▸ **WORK INSTRUCTION**
Give back the full listing as written. No pictures go with it.

▸ **RECORD SET**
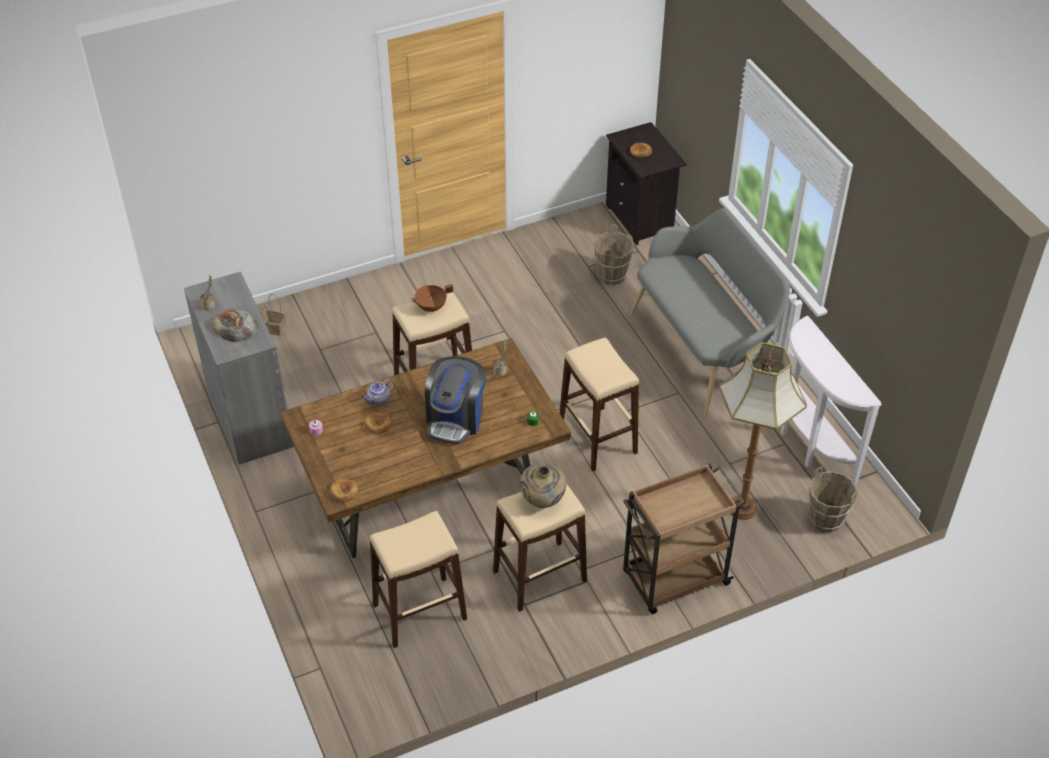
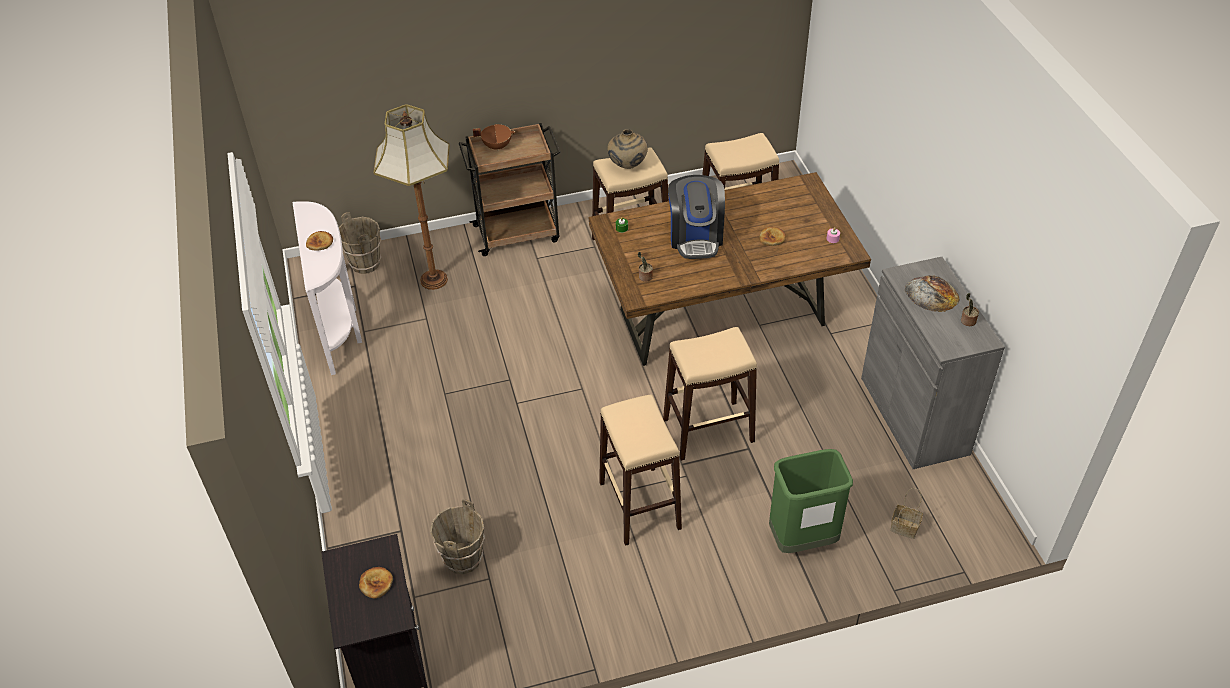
camera: 170 degrees left, 0 degrees up
(344, 492) = (802, 187): bread -> bread (320, 242)
(355, 312) = (802, 540): none -> green trash can
(379, 400) = (771, 260): teapot -> none
(431, 308) = (711, 353): brown cooking pot -> brown cooking pot (497, 146)
(456, 418) = (695, 237): coffee machine -> coffee machine turned 150 degrees clockwise
(598, 438) = (545, 354): beige stool -> beige stool (639, 505)
(703, 351) = (396, 439): grey bench -> none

▸ **EXPECTED ANSWER**
camera: 170 degrees left, 0 degrees up
(344, 492) = (802, 187): bread -> bread (320, 242)
(355, 312) = (802, 540): none -> green trash can
(379, 400) = (771, 260): teapot -> none
(431, 308) = (711, 353): brown cooking pot -> brown cooking pot (497, 146)
(456, 418) = (695, 237): coffee machine -> coffee machine turned 150 degrees clockwise
(598, 438) = (545, 354): beige stool -> beige stool (639, 505)
(703, 351) = (396, 439): grey bench -> none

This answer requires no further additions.